Revise the stretch from the start of the rows through the line containing "[v(-41.86, -3.98) *" by replacing "myFeature" with "bracketFeature" and keeping everything else the same. Leave the pictures out of your answer.

Begin Entries supplied

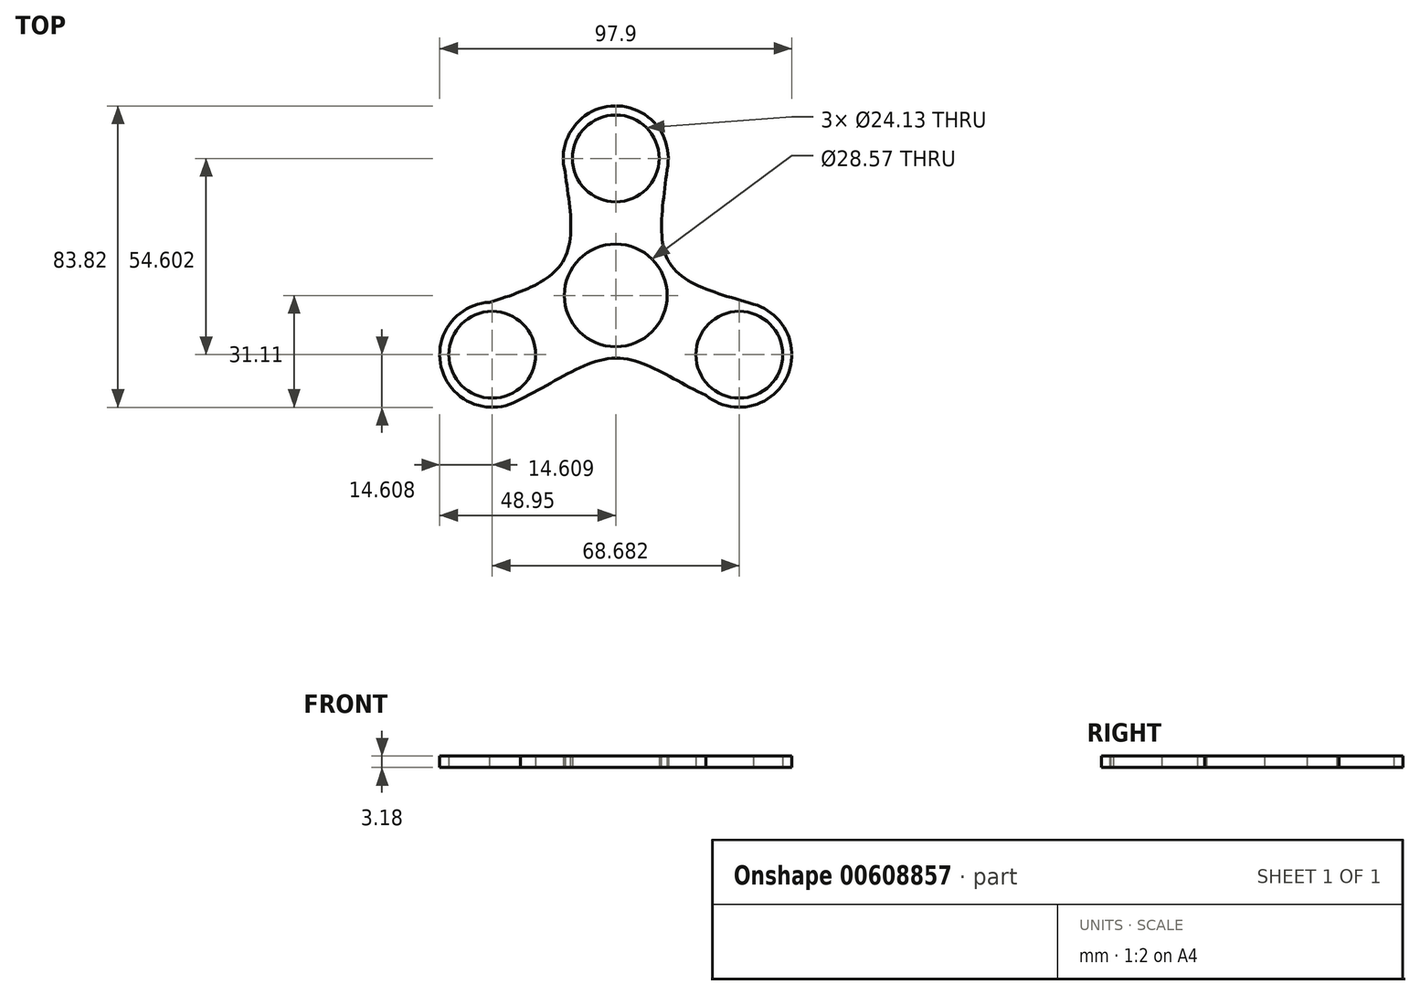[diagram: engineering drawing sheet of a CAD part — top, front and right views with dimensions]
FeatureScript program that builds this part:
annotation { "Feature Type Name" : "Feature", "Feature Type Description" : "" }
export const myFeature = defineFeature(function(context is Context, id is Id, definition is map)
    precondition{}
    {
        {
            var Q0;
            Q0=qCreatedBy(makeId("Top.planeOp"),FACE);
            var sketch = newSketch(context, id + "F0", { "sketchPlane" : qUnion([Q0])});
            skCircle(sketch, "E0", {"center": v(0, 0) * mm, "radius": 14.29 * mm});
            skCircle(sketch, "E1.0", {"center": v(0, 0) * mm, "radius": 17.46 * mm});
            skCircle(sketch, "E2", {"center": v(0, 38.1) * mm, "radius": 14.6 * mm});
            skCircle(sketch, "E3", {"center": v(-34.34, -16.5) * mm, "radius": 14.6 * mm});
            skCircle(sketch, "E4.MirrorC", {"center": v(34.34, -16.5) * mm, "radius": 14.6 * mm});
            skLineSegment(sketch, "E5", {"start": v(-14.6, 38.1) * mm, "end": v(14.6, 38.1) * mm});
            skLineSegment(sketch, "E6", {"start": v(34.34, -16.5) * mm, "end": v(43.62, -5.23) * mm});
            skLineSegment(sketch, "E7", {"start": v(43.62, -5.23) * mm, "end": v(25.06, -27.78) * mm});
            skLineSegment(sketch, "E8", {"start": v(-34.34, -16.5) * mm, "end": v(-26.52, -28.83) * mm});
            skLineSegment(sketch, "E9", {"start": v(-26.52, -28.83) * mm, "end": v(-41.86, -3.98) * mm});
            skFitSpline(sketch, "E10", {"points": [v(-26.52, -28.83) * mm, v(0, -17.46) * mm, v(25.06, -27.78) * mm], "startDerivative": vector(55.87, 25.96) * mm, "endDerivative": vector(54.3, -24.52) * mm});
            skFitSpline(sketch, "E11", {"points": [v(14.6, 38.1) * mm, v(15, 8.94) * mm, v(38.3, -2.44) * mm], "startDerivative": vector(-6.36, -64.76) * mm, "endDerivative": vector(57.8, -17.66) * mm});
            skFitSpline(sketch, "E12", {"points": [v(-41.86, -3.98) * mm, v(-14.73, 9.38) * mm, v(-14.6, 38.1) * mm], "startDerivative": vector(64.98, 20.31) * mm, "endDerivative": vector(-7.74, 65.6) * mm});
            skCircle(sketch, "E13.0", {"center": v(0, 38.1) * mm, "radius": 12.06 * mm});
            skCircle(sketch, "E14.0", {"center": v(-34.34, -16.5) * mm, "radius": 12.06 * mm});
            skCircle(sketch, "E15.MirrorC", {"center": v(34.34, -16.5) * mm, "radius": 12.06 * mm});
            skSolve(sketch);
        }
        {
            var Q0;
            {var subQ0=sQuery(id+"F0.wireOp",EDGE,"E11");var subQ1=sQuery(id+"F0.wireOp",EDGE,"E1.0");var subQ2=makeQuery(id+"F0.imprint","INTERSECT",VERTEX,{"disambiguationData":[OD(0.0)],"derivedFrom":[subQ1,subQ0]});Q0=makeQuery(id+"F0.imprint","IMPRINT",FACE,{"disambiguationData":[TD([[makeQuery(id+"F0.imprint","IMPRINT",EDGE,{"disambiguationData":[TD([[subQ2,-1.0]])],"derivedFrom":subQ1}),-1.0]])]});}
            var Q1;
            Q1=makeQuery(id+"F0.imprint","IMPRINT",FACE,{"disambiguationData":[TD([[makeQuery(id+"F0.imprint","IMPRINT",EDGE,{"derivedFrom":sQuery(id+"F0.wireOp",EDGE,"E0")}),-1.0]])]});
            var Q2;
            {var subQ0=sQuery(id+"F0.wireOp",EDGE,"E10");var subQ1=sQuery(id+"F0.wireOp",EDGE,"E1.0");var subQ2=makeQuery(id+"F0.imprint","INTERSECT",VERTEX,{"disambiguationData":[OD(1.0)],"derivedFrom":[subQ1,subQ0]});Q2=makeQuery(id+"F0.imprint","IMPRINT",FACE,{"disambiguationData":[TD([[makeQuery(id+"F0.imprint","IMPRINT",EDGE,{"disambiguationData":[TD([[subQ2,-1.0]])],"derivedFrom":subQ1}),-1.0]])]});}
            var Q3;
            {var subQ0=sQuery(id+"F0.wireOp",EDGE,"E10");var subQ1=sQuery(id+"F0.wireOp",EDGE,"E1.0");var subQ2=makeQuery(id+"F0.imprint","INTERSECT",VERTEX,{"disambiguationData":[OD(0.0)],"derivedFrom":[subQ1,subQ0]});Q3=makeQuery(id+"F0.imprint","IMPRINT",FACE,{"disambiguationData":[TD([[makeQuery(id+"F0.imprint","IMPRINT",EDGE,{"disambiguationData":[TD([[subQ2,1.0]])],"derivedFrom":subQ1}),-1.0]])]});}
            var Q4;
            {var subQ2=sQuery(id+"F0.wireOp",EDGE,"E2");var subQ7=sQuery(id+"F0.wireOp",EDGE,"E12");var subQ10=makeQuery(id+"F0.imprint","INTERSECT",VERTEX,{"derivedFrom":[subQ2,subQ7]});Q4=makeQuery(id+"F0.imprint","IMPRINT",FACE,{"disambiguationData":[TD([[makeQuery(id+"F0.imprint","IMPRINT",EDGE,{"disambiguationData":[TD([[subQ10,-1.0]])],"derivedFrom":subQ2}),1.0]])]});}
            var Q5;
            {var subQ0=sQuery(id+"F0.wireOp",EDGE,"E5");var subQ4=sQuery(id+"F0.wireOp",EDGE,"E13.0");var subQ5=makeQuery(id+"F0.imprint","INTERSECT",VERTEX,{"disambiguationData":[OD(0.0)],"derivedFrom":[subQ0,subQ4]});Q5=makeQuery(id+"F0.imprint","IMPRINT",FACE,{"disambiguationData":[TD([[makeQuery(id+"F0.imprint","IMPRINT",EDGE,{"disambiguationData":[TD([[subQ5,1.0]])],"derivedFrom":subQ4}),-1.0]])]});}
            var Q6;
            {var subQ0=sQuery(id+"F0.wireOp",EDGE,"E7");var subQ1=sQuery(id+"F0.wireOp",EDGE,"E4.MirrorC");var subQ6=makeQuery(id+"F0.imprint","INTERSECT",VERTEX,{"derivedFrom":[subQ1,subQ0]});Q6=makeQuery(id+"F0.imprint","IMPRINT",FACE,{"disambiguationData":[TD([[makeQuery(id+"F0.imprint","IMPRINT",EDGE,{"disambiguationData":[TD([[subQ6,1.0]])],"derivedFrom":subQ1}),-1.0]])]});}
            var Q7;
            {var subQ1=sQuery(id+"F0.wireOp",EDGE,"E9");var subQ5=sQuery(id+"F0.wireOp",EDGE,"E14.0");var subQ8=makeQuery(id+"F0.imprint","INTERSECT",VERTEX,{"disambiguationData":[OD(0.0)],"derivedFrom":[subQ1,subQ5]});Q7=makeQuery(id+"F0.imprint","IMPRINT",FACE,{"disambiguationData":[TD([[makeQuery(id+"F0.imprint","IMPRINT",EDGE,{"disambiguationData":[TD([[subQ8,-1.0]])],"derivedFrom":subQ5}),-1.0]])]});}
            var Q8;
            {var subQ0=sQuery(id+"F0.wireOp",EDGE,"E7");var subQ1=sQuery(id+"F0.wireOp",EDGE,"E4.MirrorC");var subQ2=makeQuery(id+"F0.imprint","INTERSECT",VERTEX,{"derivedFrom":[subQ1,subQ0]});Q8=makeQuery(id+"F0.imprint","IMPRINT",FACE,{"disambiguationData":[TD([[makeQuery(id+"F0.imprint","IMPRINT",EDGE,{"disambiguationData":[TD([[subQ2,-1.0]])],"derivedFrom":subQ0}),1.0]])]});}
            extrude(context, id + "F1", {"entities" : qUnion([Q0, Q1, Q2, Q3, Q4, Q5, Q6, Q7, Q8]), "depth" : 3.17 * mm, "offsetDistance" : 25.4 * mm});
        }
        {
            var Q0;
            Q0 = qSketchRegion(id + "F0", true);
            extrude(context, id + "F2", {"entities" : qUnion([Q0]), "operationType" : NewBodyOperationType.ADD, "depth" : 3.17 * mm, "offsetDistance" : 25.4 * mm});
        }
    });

End Entries supplied

__Correct answer__:
[diagram: engineering drawing sheet of a CAD part — top, front and right views with dimensions]
FeatureScript program that builds this part:
annotation { "Feature Type Name" : "Feature", "Feature Type Description" : "" }
export const bracketFeature = defineFeature(function(context is Context, id is Id, definition is map)
    precondition{}
    {
        {
            var Q0;
            Q0=qCreatedBy(makeId("Top.planeOp"),FACE);
            var sketch = newSketch(context, id + "F0", { "sketchPlane" : qUnion([Q0])});
            skCircle(sketch, "E0", {"center": v(0, 0) * mm, "radius": 14.29 * mm});
            skCircle(sketch, "E1.0", {"center": v(0, 0) * mm, "radius": 17.46 * mm});
            skCircle(sketch, "E2", {"center": v(0, 38.1) * mm, "radius": 14.6 * mm});
            skCircle(sketch, "E3", {"center": v(-34.34, -16.5) * mm, "radius": 14.6 * mm});
            skCircle(sketch, "E4.MirrorC", {"center": v(34.34, -16.5) * mm, "radius": 14.6 * mm});
            skLineSegment(sketch, "E5", {"start": v(-14.6, 38.1) * mm, "end": v(14.6, 38.1) * mm});
            skLineSegment(sketch, "E6", {"start": v(34.34, -16.5) * mm, "end": v(43.62, -5.23) * mm});
            skLineSegment(sketch, "E7", {"start": v(43.62, -5.23) * mm, "end": v(25.06, -27.78) * mm});
            skLineSegment(sketch, "E8", {"start": v(-34.34, -16.5) * mm, "end": v(-26.52, -28.83) * mm});
            skLineSegment(sketch, "E9", {"start": v(-26.52, -28.83) * mm, "end": v(-41.86, -3.98) * mm});
            skFitSpline(sketch, "E10", {"points": [v(-26.52, -28.83) * mm, v(0, -17.46) * mm, v(25.06, -27.78) * mm], "startDerivative": vector(55.87, 25.96) * mm, "endDerivative": vector(54.3, -24.52) * mm});
            skFitSpline(sketch, "E11", {"points": [v(14.6, 38.1) * mm, v(15, 8.94) * mm, v(38.3, -2.44) * mm], "startDerivative": vector(-6.36, -64.76) * mm, "endDerivative": vector(57.8, -17.66) * mm});
            skFitSpline(sketch, "E12", {"points": [v(-41.86, -3.98) * mm, v(-14.73, 9.38) * mm, v(-14.6, 38.1) * mm], "startDerivative": vector(64.98, 20.31) * mm, "endDerivative": vector(-7.74, 65.6) * mm});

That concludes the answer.